Arms & Interventions
phase II single arm study of 2 step ATG dosing in prevention of aGVHD.
The primary outcome for the study is rate of GRFS at one-year post transplant. When accounting for competing risks, any death, relapse, Grade III-IV acute GVHD and cGVHD requiring systemic therapy are competing risks. The reported one year GRFS with the use of standard of care GVHD prevention regimen in MA HSCT (Tac/MTX) was 35%. (El-Jurdi 2023) We hypothesize that with 2 step ATG/Tac/Mini MTX regimen, we can achieve a one year GRFS of 60%.

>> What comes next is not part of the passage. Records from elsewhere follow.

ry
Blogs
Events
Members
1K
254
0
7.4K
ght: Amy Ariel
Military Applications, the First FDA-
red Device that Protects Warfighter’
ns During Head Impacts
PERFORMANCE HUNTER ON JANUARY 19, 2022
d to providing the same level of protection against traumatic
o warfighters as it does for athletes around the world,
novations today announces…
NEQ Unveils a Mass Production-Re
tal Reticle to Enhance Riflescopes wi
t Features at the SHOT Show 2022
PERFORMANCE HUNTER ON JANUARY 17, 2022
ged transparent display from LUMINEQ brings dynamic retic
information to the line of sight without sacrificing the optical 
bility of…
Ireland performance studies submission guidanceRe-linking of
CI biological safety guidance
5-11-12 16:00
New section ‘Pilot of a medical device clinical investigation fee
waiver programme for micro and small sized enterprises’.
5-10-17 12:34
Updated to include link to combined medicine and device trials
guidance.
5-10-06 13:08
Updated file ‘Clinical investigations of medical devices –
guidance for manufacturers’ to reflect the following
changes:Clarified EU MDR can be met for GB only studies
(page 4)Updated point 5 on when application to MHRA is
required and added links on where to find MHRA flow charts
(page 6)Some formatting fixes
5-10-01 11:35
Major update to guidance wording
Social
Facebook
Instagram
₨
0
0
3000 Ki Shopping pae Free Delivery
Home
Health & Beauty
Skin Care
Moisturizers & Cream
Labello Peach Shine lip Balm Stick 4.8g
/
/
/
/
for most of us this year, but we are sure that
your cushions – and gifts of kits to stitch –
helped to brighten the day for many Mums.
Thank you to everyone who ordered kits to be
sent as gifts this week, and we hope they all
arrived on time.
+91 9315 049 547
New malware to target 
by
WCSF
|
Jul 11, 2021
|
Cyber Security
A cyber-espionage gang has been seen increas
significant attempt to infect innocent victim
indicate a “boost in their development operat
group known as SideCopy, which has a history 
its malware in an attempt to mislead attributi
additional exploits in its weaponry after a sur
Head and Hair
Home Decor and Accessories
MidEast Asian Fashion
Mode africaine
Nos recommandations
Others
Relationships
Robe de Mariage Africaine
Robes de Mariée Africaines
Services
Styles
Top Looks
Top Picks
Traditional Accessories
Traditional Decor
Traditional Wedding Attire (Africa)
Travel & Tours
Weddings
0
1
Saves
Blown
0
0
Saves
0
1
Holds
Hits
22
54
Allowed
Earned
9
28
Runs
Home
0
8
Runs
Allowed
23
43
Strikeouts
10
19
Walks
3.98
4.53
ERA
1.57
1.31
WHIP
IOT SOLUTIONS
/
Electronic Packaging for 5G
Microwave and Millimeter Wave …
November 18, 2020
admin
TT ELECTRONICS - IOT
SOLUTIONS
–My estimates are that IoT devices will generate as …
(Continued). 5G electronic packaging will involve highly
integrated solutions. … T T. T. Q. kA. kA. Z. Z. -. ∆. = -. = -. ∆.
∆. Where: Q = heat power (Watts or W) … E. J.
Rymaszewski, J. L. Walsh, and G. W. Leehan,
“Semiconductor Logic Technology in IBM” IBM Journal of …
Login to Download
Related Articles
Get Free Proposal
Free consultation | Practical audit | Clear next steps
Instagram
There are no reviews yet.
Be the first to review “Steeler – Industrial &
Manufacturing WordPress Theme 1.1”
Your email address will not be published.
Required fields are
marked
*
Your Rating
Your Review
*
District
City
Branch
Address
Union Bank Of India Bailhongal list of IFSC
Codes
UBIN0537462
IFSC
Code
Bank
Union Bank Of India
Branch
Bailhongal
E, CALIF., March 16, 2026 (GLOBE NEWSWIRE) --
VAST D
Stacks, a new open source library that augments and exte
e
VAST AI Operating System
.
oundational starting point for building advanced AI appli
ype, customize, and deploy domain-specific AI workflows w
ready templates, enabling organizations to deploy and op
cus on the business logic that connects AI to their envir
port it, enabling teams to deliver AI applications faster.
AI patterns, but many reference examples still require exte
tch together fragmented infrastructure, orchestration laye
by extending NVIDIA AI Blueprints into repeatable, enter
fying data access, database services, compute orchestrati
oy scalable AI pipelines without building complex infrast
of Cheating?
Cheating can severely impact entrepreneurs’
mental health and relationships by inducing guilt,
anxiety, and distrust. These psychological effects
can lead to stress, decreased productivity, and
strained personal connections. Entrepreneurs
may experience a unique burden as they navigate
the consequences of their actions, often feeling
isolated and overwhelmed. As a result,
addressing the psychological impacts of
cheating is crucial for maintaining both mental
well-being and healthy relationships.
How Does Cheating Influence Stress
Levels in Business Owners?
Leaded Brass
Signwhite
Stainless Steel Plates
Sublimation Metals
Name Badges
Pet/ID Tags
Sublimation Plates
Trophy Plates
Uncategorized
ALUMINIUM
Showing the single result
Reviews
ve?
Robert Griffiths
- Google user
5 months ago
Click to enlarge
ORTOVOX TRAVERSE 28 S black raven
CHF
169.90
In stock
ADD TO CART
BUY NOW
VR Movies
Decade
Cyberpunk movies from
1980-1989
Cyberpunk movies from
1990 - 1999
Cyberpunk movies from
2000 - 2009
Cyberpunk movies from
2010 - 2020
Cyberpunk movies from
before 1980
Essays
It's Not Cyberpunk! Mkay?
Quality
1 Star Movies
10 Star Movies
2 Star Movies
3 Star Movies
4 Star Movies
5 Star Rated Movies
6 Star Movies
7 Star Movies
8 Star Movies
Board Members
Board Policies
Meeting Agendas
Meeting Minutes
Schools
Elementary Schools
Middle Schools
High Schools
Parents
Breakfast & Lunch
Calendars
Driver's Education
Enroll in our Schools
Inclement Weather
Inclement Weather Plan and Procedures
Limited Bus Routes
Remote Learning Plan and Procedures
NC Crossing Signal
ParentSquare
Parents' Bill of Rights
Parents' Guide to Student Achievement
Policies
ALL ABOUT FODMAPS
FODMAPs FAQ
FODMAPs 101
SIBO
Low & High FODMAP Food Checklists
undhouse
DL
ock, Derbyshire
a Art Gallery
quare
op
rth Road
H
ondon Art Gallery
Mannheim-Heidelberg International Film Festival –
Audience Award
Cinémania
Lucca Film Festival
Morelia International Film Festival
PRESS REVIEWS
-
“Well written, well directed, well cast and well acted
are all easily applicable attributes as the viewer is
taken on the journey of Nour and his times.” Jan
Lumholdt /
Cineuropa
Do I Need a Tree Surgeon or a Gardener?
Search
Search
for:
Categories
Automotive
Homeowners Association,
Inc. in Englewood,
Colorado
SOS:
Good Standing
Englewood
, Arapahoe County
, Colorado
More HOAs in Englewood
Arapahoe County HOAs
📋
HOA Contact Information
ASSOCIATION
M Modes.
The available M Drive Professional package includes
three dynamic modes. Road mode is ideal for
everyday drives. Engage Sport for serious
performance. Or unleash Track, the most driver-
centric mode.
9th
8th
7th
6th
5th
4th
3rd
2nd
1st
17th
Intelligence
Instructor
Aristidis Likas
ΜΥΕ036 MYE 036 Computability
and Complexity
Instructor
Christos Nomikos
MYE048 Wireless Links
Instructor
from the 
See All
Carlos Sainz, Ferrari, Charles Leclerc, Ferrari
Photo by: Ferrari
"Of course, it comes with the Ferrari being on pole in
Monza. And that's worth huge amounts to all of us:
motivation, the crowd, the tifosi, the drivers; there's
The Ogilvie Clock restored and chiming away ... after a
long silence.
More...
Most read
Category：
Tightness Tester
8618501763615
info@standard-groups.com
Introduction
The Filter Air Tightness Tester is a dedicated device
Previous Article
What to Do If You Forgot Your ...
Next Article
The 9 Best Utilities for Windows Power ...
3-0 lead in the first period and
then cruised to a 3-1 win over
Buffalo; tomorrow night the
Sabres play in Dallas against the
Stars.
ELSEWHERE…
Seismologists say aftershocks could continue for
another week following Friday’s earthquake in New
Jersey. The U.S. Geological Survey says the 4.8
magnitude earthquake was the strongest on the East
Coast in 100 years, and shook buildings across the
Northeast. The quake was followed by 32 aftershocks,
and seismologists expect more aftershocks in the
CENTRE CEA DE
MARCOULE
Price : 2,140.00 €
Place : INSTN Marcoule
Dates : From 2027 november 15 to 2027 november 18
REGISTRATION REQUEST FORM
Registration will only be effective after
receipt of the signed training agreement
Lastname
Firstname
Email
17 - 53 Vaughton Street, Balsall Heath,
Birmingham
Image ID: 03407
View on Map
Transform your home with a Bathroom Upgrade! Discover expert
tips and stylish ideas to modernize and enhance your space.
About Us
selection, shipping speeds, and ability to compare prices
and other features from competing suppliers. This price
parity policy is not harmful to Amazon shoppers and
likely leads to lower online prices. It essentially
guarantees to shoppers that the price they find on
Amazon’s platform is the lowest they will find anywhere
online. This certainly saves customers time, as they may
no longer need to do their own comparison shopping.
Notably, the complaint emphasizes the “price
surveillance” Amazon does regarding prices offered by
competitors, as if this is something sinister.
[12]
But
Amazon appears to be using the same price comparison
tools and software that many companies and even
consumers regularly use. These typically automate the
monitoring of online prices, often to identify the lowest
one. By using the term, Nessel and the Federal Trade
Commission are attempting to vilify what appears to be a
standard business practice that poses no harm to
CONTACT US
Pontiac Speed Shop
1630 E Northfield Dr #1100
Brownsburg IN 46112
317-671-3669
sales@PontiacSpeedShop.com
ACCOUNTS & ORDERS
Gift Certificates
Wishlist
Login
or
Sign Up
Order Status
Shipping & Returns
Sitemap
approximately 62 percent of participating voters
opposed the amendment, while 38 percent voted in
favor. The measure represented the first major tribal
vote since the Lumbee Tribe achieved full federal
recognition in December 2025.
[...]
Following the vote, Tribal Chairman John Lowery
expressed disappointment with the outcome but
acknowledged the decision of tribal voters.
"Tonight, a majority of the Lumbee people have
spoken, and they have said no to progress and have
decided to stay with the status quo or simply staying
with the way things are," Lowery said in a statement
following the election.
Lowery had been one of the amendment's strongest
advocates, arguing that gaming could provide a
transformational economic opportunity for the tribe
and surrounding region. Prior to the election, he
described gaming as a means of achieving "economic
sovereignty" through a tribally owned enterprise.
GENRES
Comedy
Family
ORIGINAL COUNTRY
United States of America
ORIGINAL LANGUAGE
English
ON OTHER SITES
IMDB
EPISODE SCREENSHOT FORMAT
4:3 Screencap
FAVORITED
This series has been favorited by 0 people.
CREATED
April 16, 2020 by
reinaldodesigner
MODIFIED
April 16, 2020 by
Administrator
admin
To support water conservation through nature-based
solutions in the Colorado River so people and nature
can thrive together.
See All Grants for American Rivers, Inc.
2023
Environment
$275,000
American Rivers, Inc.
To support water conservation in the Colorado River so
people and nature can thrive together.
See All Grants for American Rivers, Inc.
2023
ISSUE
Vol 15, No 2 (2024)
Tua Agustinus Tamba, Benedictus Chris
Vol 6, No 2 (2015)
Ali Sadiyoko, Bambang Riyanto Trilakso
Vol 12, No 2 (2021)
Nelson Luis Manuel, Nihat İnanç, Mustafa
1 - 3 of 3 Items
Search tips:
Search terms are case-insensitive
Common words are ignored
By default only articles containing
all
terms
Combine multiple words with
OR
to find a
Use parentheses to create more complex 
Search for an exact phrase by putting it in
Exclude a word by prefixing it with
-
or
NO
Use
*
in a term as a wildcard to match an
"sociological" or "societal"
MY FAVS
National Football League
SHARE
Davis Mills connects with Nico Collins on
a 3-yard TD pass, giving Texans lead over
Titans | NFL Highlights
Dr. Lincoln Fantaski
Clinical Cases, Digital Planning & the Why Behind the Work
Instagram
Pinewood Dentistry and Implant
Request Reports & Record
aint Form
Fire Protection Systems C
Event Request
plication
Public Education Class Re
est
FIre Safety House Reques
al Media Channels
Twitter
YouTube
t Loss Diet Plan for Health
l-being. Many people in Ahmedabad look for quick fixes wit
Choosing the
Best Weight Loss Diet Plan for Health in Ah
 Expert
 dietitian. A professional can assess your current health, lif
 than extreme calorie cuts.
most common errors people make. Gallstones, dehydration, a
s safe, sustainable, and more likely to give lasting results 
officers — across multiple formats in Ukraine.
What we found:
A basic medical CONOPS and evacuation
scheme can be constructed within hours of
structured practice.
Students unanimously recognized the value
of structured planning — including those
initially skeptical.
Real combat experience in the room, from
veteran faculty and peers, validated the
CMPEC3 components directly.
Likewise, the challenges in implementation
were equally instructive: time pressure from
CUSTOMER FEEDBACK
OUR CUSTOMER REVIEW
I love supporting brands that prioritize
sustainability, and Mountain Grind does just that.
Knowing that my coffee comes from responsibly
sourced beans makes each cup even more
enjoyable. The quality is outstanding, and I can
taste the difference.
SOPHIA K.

Intervention: ATG Combined with Tacrolimus and Mini Methotrexate
Outcomes
Primary Outcomes
To estimate the therapeutic success of 2-step ATG dosing platform in patients undergoing reduced intensity allogeneic transplantation for treatment of hematologic malignances
Time Frame: 1 year post transplant
Rate of GRFS (graft versus host disease GVHD, relapse free survival) at one year post transplant. To meet that end point the patient needs to be alive without relapse, or grade III-IV acute GVHD, or chronic GVHD requiring systemic immune suppression.